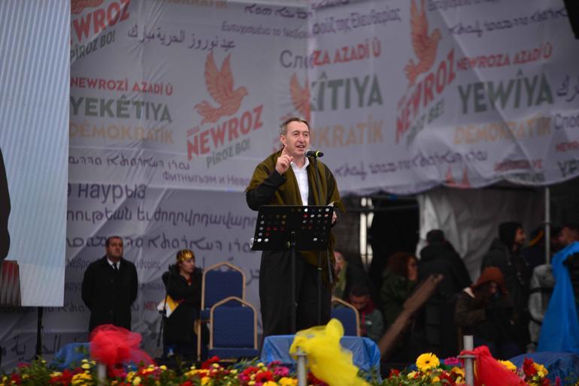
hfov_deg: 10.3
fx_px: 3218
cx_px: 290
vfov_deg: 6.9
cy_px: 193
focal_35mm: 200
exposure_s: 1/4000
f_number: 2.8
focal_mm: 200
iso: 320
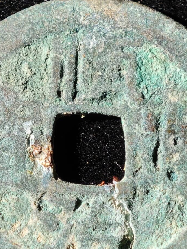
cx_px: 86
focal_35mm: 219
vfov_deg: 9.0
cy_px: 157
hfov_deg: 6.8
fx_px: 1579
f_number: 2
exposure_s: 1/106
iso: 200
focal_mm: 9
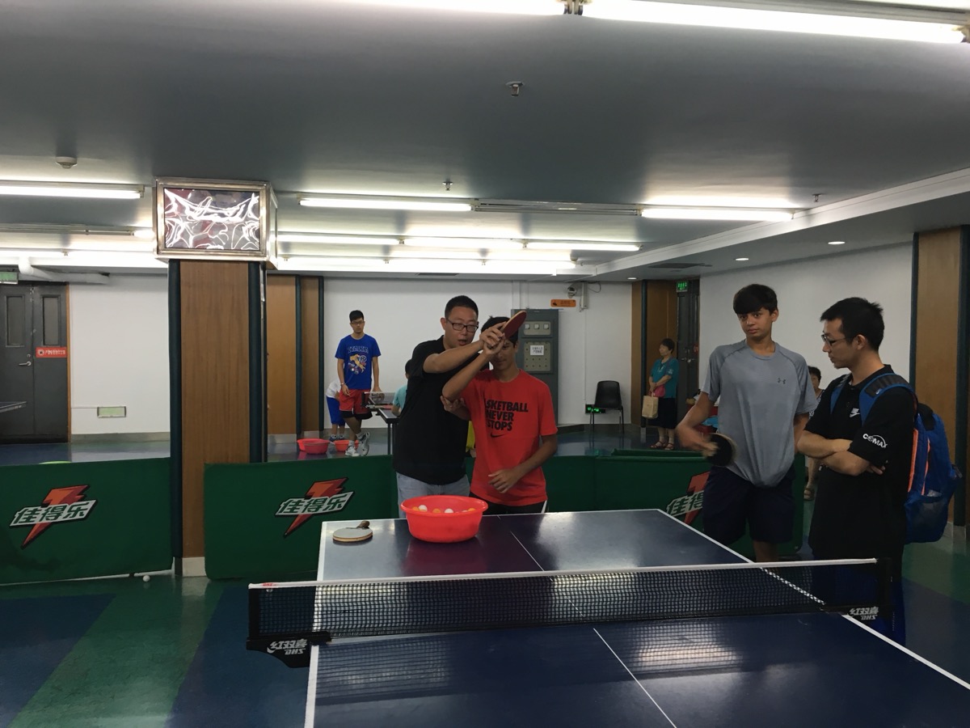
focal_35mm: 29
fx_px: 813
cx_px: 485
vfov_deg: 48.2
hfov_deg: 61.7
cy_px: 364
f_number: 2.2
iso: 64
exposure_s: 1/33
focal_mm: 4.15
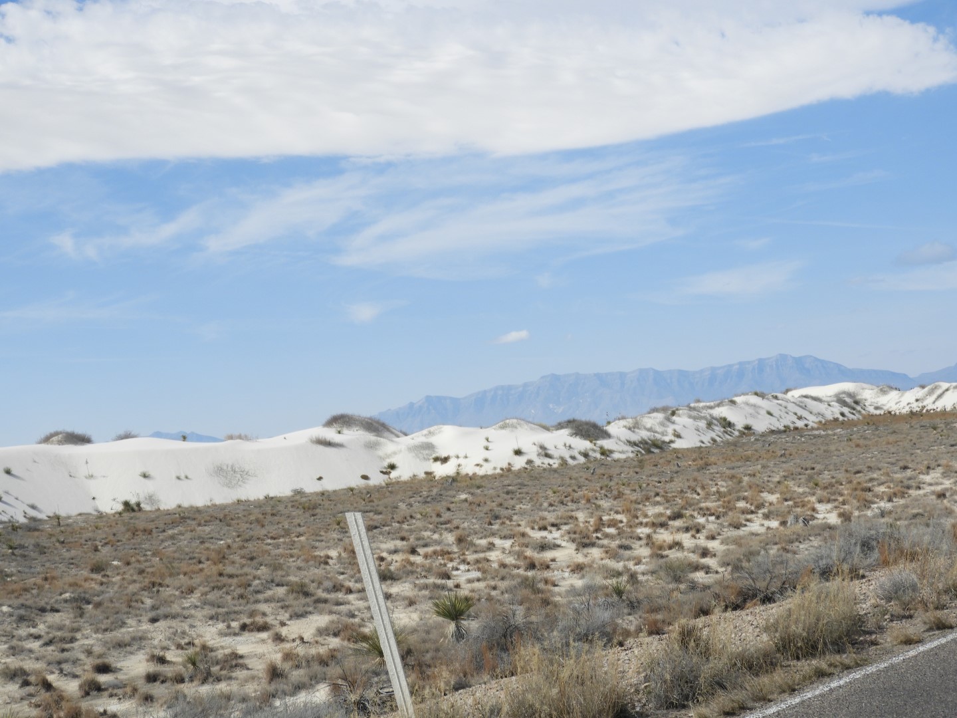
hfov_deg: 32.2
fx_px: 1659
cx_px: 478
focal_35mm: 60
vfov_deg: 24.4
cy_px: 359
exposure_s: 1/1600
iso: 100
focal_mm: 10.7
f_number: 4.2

● **HOW TO COMPLETE THIS TASK**
Your reply is the full set of entries reproduced exactly, with images omitted.

● **ANSWER TO THIS PROBLEM**
hfov_deg: 10.3
fx_px: 3218
cx_px: 290
vfov_deg: 6.9
cy_px: 193
focal_35mm: 200
exposure_s: 1/4000
f_number: 2.8
focal_mm: 200
iso: 320
cx_px: 86
focal_35mm: 219
vfov_deg: 9.0
cy_px: 157
hfov_deg: 6.8
fx_px: 1579
f_number: 2
exposure_s: 1/106
iso: 200
focal_mm: 9
focal_35mm: 29
fx_px: 813
cx_px: 485
vfov_deg: 48.2
hfov_deg: 61.7
cy_px: 364
f_number: 2.2
iso: 64
exposure_s: 1/33
focal_mm: 4.15
hfov_deg: 32.2
fx_px: 1659
cx_px: 478
focal_35mm: 60
vfov_deg: 24.4
cy_px: 359
exposure_s: 1/1600
iso: 100
focal_mm: 10.7
f_number: 4.2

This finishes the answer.